— EXTRAIT DU TEXTE —
────────────────────
Beaucoup de talent mais...
La critique est unanime : c'est un chef d'oeuvre.
Alors, oui, effectivement, la réalisation est ultra-maitrisée. L'image est belle, les plans soignés, le montage digne des grands Coppola ou Pollack des années 70/80. Les acteurs offrent des performances remarquables, on les sent tous habités par leurs personnages et chacun sort de son registre habituel pour créer quelque chose d'inédit (même si c'est moins vrai de Channing Tatum qui est habitué aux rôles de costaud un peu limité du bulbe). Le scénario, labellisé "histoire vraie" (pour certains, c'est un gage de qualité, allez comprendre pourquoi) est plutôt intéressant dans son approche de la folie et la façon assez originale dont il s'en prend au rêve américain et à l'esprit sportif. Quant aux dialogues, certains ont le potentiel pour devenir culte ("ornithologist, philantropist, philatelist" par exemple)
Mais au final, on ressort avec une impression de vide, avec l'impression d'être passé à côté de quelque chose qui aurait pu (qui aurait du?) être plus fort, plus intense, plus profond, plus passionnant.
Alors, je me dis que je suis effectivement passé à côté de quelque chose dans ce film, qu'une idée, peut-être évidente, m'a échappé. Pour être honnête, je me suis un peu ennuyé. J'ai vu beaucoup de qualités dans ce film, à commencer par sa sobriété, mais je n'y ai pas vu le chef d'oeuvre qu'on m'avait promis.
────────────────────
— DONNÉES FOURNIES —

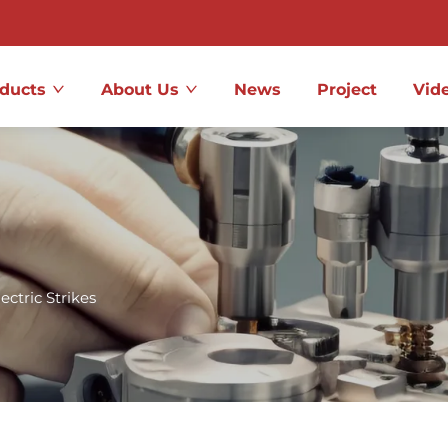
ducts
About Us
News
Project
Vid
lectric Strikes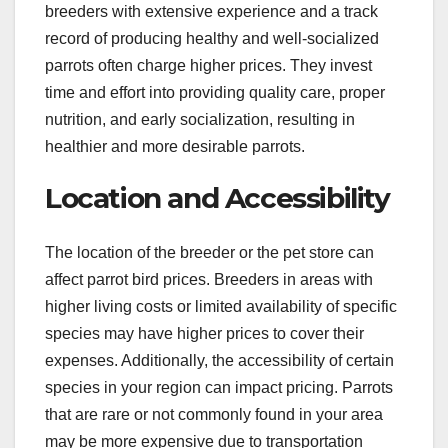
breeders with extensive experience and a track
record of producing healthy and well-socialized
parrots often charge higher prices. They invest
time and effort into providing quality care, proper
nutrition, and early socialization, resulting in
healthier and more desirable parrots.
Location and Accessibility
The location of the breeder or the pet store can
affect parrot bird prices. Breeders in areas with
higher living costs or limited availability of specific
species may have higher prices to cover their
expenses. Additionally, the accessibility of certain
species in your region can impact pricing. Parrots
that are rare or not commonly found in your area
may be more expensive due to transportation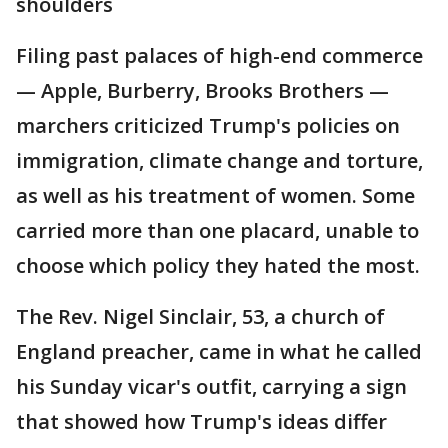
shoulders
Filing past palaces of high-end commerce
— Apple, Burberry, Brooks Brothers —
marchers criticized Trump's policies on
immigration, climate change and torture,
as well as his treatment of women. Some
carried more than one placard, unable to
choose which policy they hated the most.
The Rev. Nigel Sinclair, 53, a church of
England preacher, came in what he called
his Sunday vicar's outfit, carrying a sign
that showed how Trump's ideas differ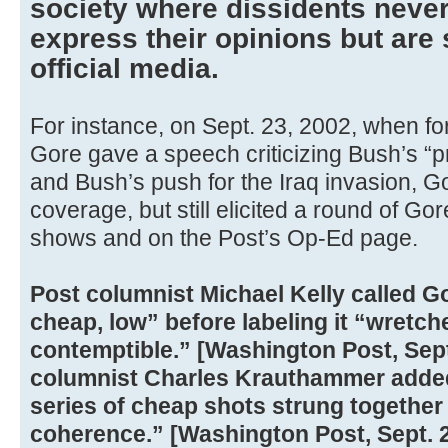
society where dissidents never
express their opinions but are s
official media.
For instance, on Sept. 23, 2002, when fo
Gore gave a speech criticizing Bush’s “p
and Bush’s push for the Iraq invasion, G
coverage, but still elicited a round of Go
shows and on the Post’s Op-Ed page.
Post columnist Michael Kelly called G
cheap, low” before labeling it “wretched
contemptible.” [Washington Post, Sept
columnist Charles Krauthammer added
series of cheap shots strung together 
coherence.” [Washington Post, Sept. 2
────────────────────
— ÉNONCÉ DU PROBLÈME —
Recopiez, s'il vous plaît, le passage de la critique de film qui va de « Alors, je me » jusqu'à « qu'on m'avait promis. » inclus. Les lignes forment un matériau distinct de la critique de film.

— RÉSULTAT DE L'EXERCICE —
Alors, je me dis que je suis effectivement passé à côté de quelque chose dans ce film, qu'une idée, peut-être évidente, m'a échappé. Pour être honnête, je me suis un peu ennuyé. J'ai vu beaucoup de qualités dans ce film, à commencer par sa sobriété, mais je n'y ai pas vu le chef d'oeuvre qu'on m'avait promis.